Problem details. Please copy all of the material below word for word, leaving out the pictures.

>> START Records provided

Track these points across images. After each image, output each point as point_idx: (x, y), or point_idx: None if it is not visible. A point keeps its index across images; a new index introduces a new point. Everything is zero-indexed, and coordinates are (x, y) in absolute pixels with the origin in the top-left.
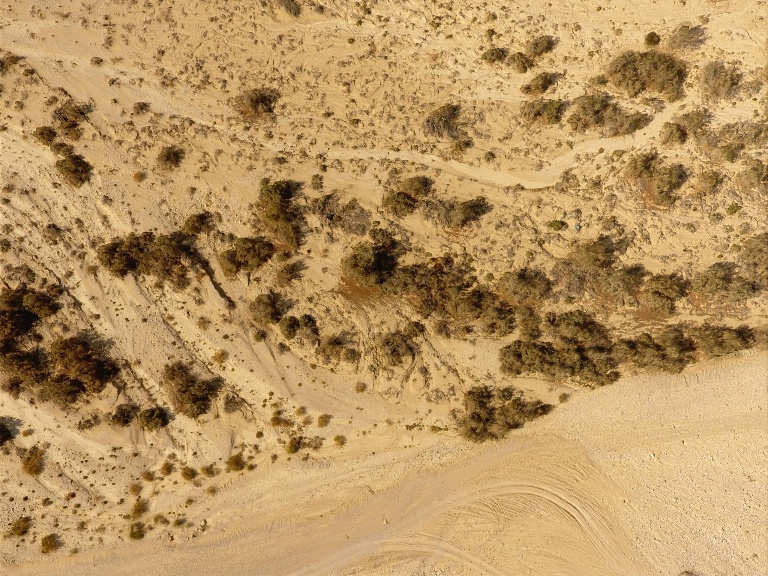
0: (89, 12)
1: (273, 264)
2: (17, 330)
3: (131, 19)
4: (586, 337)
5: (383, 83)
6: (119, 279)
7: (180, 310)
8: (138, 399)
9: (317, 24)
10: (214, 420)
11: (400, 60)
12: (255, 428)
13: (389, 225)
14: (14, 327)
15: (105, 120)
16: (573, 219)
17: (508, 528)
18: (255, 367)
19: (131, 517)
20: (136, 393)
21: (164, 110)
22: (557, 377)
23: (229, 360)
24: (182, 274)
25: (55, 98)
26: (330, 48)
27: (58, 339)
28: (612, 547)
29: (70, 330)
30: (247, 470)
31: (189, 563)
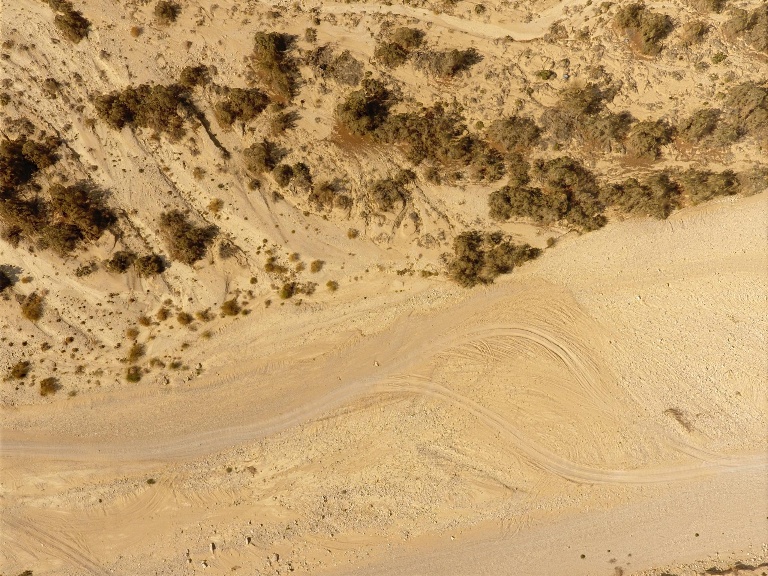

>> END Records provided

Solution.
Track these points across images. After each image, output each point as point_idx: (x, y), or point_idx: None if it is not visible. A point keeps its index across images; a new index introduces a new point. Everything is zero-indexed, and coordinates are (x, y) in absolute pixels with the origin in the top-left.
0: (89, 12)
1: (273, 264)
2: (17, 330)
3: (131, 19)
4: (586, 337)
5: (383, 83)
6: (119, 279)
7: (180, 310)
8: (138, 399)
9: (317, 24)
10: (214, 420)
11: (400, 60)
12: (255, 428)
13: (389, 225)
14: (14, 327)
15: (105, 120)
16: (573, 219)
17: (508, 528)
18: (255, 367)
19: (131, 517)
20: (136, 393)
21: (164, 110)
22: (557, 377)
23: (229, 360)
24: (182, 274)
25: (55, 98)
26: (330, 48)
27: (58, 339)
28: (612, 547)
29: (70, 330)
30: (247, 470)
31: (189, 563)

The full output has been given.